Please write out the line containing "- [ ] Better icon" and each line after it through the end of the data, exactly, and nothing else.

LISTED RECORDS
- Opening Delimiter -

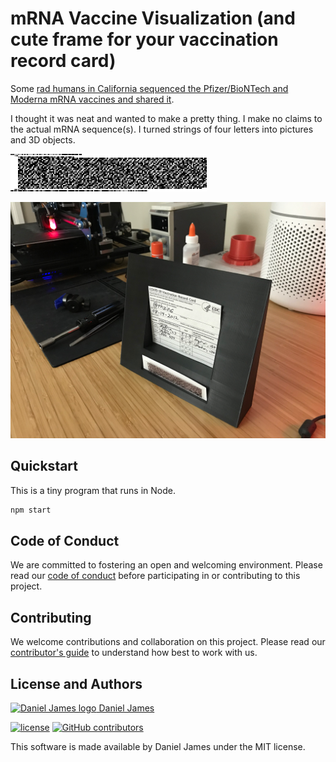 # mRNA Vaccine Visualization (and cute frame for your vaccination record card)

Some [rad humans in California sequenced the Pfizer/BioNTech and Moderna mRNA vaccines and shared it][rad-humans].

I thought it was neat and wanted to make a pretty thing. I make no claims to the actual mRNA sequence(s). I turned strings of four letters into pictures and 3D objects.

![Visualization of Moderna mRNA vaccine sequence](images/moderna.svg)

![Picture of frame with novelty vaccination record card displayed](images/frame-prototype.png)

## Quickstart

This is a tiny program that runs in Node.

```bash
npm start
```

## Code of Conduct

We are committed to fostering an open and welcoming environment. Please read our [code of conduct](CODE_OF_CONDUCT.md) before participating in or contributing to this project.

## Contributing

We welcome contributions and collaboration on this project. Please read our [contributor's guide](CONTRIBUTING.md) to understand how best to work with us.

## License and Authors

[![Daniel James logo](https://secure.gravatar.com/avatar/eaeac922b9f3cc9fd18cb9629b9e79f6.png?size=16) Daniel James](https://github.com/thzinc)

[![license](https://img.shields.io/github/license/thzinc/vaccination-record-card-frame.svg)](https://github.com/thzinc/vaccination-record-card-frame/blob/master/LICENSE)
[![GitHub contributors](https://img.shields.io/github/contributors/thzinc/vaccination-record-card-frame.svg)](https://github.com/thzinc/vaccination-record-card-frame/graphs/contributors)

This software is made available by Daniel James under the MIT license.

[rad-humans]: https://github.com/NAalytics/Assemblies-of-putative-SARS-CoV2-spike-encoding-mRNA-sequences-for-vaccines-BNT-162b2-and-mRNA-1273
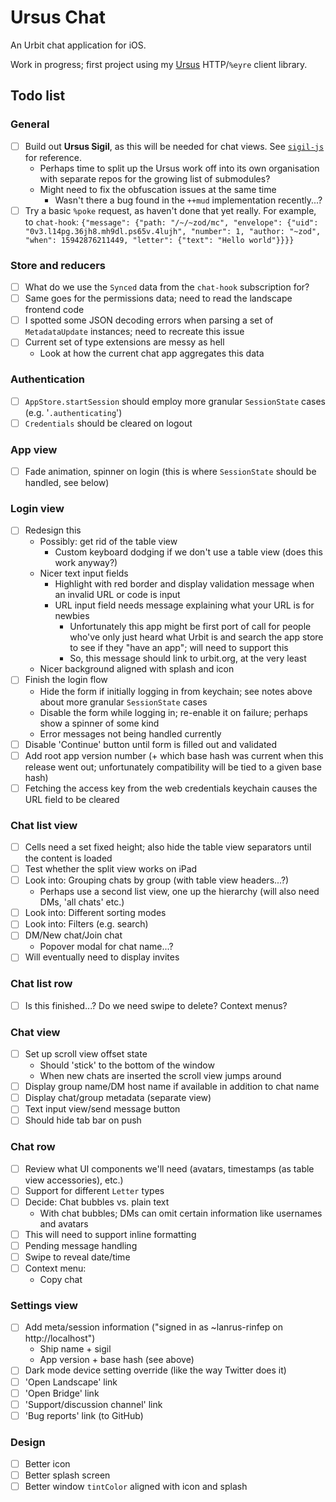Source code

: # Ursus Chat

An Urbit chat application for iOS.

Work in progress; first project using my [Ursus](https://github.com/dclelland/Ursus) HTTP/`%eyre` client library.

## Todo list

### General

- [ ] Build out **Ursus Sigil**, as this will be needed for chat views. See [`sigil-js`](https://github.com/urbit/sigil-js) for reference.
    - Perhaps time to split up the Ursus work off into its own organisation with separate repos for the growing list of submodules?
    - Might need to fix the obfuscation issues at the same time
        - Wasn't there a bug found in the `++mud` implementation recently...?
- [ ] Try a basic `%poke` request, as haven't done that yet really. For example, to `chat-hook`: `{"message": {"path: "/~/~zod/mc", "envelope": {"uid": "0v3.l14pg.36jh8.mh9dl.ps65v.4lujh", "number": 1, "author: "~zod", "when": 15942876211449, "letter": {"text": "Hello world"}}}}`

### Store and reducers

- [ ] What do we use the `Synced` data from the `chat-hook` subscription for?
- [ ] Same goes for the permissions data; need to read the landscape frontend code
- [ ] I spotted some JSON decoding errors when parsing a set of `MetadataUpdate` instances; need to recreate this issue
- [ ] Current set of type extensions are messy as hell
    - Look at how the current chat app aggregates this data

### Authentication

- [ ] `AppStore.startSession` should employ more granular `SessionState` cases (e.g. '`.authenticating`')
- [ ] `Credentials` should be cleared on logout

### App view

- [ ] Fade animation, spinner on login (this is where `SessionState` should be handled, see below)

### Login view

- [ ] Redesign this
    - Possibly: get rid of the table view
        - Custom keyboard dodging if we don't use a table view (does this work anyway?) 
    - Nicer text input fields
        - Highlight with red border and display validation message when an invalid URL or code is input
        - URL input field needs message explaining what your URL is for newbies
            - Unfortunately this app might be first port of call for people who've only just heard what Urbit is and search the app store to see if they "have an app"; will need to support this
            - So, this message should link to urbit.org, at the very least
    - Nicer background aligned with splash and icon
- [ ] Finish the login flow
    - Hide the form if initially logging in from keychain; see notes above about more granular `SessionState` cases
    - Disable the form while logging in; re-enable it on failure; perhaps show a spinner of some kind
    - Error messages not being handled currently
- [ ] Disable 'Continue' button until form is filled out and validated
- [ ] Add root app version number (+ which base hash was current when this release went out; unfortunately compatibility will be tied to a given base hash)
- [ ] Fetching the access key from the web credentials keychain causes the URL field to be cleared

### Chat list view

- [ ] Cells need a set fixed height; also hide the table view separators until the content is loaded
- [ ] Test whether the split view works on iPad
- [ ] Look into: Grouping chats by group (with table view headers...?)
    - Perhaps use a second list view, one up the hierarchy (will also need DMs, 'all chats' etc.)
- [ ] Look into: Different sorting modes
- [ ] Look into: Filters (e.g. search)
- [ ] DM/New chat/Join chat
    - Popover modal for chat name...?
- [ ] Will eventually need to display invites

### Chat list row

- [ ] Is this finished...? Do we need swipe to delete? Context menus?

### Chat view

- [ ] Set up scroll view offset state
    - Should 'stick' to the bottom of the window 
    - When new chats are inserted the scroll view jumps around
- [ ] Display group name/DM host name if available in addition to chat name
- [ ] Display chat/group metadata (separate view)
- [ ] Text input view/send message button
- [ ] Should hide tab bar on push

### Chat row

- [ ] Review what UI components we'll need (avatars, timestamps (as table view accessories), etc.)
- [ ] Support for different `Letter` types
- [ ] Decide: Chat bubbles vs. plain text
    - With chat bubbles; DMs can omit certain information like usernames and avatars 
- [ ] This will need to support inline formatting
- [ ] Pending message handling
- [ ] Swipe to reveal date/time
- [ ] Context menu:
    - Copy chat

### Settings view

- [ ] Add meta/session information ("signed in as ~lanrus-rinfep on http://localhost")
    - Ship name + sigil
    - App version + base hash (see above)
- [ ] Dark mode device setting override (like the way Twitter does it)
- [ ] 'Open Landscape' link
- [ ] 'Open Bridge' link
- [ ] 'Support/discussion channel' link
- [ ] 'Bug reports' link (to GitHub)

### Design

- [ ] Better icon
- [ ] Better splash screen
- [ ] Better window `tintColor` aligned with icon and splash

- Closing Delimiter -

RESULT FOR THIS EXERCISE
- [ ] Better icon
- [ ] Better splash screen
- [ ] Better window `tintColor` aligned with icon and splash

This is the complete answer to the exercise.